Newfield Exploration Co. said an aerial survey of its operations in the eastern Gulf of Mexico indicates that its A production platform at Main Pass 138 was lost in the storm. That facility was producing 1,500 b/d of oil (gross) prior to being shut in before the storm, and Newfield was operator with 92% working interest.


No damage to offshore pipelines was reported as of Aug. 30. "We're assessing the situation. Systems along the coast were either closed or derated prior to landfall," said Raymond Paul, director of public affairs for the Association of Oil Pipelines, which represents more than 50 of the nation's largest pipeline companies.

Raymond James noted "several refinery outages" along the Gulf Coast after Kristina moved through, including "some that are only expected to last a day or 2, some that may be out for several weeks, depending on the restoration of power."

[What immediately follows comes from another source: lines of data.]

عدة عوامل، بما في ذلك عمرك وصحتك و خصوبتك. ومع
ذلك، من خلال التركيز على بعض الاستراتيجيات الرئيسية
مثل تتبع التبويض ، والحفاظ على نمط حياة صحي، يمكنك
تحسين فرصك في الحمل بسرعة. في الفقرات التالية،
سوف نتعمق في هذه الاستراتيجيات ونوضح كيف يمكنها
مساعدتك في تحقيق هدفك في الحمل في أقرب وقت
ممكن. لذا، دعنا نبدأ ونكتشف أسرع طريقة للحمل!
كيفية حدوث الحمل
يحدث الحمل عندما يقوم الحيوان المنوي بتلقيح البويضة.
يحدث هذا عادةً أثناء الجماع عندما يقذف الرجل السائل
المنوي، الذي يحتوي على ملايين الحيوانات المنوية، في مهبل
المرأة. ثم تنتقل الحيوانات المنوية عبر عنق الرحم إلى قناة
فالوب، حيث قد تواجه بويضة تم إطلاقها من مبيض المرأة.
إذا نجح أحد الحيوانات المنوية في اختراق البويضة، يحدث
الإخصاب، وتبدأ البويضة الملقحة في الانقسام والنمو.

At least eight Gulf Coast refineries representing 2.3 million b/d of cumulative refining capacity were shut down or had reduced operations, according to company and DOE reports on Aug. 30.

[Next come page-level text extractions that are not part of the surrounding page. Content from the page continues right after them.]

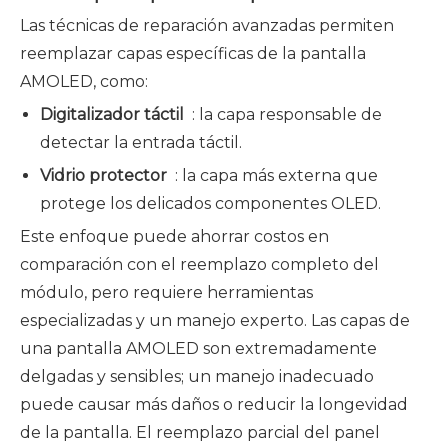
Las técnicas de reparación avanzadas permiten
reemplazar capas específicas de la pantalla
AMOLED, como:
Digitalizador táctil
: la capa responsable de
detectar la entrada táctil.
Vidrio protector
: la capa más externa que
protege los delicados componentes OLED.
Este enfoque puede ahorrar costos en
comparación con el reemplazo completo del
módulo, pero requiere herramientas
especializadas y un manejo experto. Las capas de
una pantalla AMOLED son extremadamente
delgadas y sensibles; un manejo inadecuado
puede causar más daños o reducir la longevidad
de la pantalla. El reemplazo parcial del panel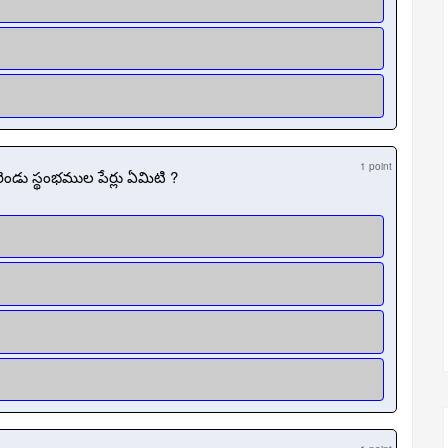
1 point
ండు స్థంభముల పేర్లు ఏమిటి ?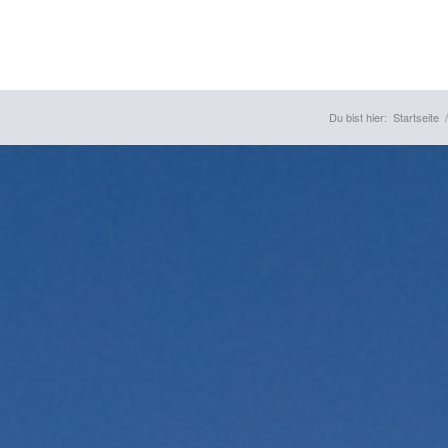
Du bist hier:
Startseite
/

ExxonMobil Corp. said its 494,000 b/d Baton Rouge, La., facility operated at reduced capacity for a short time before resuming normal operations.

Units completely shut down included Chevron's 325,000 b/d refinery in Pascagoula, Miss., Valero Energy Corp 's 260,000 b/d St. Charles refinery in Louisiana, Motiva Enterprises LLC's 255,000 b/d facility in Convent, La., and 242,000 b/d refinery in Norco, La., ConocoPhillips' 247,000 b/d Alliance refinery, Marathon Oil Corp.'s 245,000 b/d Garyville, La., refinery, Chalmette Refining LLC's 187,200 b/d facility; and Murphy Oil Corp.'s Meraux, 125,000 b/d refinery.

Valero said it could be as long as 2 weeks before its St. Charles refinery can resume production. The refinery has no power, and officials said it could take as long as 3 days to restore power. The company reported 3 feet of floodwater in two units and minor damage to its cooling towers. However, officials said no major damage is apparent and no evidence of spills or leaks.

Other refiners did not make any projections for bringing their units back online.

Still, said Jeffrey Morrison, a credit analyst at Standard & Poor's, a division of The McGraw-Hill Companies Inc., "High commodity prices throughout 2005 are expected to provide some financial cushion for affected companies to withstand the expected temporary service and production disruptions and restoration efforts."

Energy prices
Katrina already has had twice the impact on crude prices and caused natural gas prices to climb 40% more than did Ivan, said James Williams of WTRG Economics

The October crude contract settled at $67.20/bbl, up by $1.07 for the day on NYMEX. The November position advanced by 85¢ to $67.74/bbl. On the US spot market, West Texas Intermediate at Cushing, Okla., increased by $1.07 to $67.21/bbl. Gasoline for September delivery jumped by 13.37¢ to $2.06/gal on NYMEX. Heating oil for the same month escalated by 7.22¢ to $1.91/gal.

The September natural gas contract soared by $1.06 to close at $10.85/MMbtu on NYMEX. The new front-month October contract shot up by $1.33 to $11.14/MMbtu.

The International Petroleum Exchange in London was closed on Aug. 29. The average price for the Organization of Petroleum Exporting Counties' basket of 11 benchmark crudes increased by 57¢ to $60.33/bbl.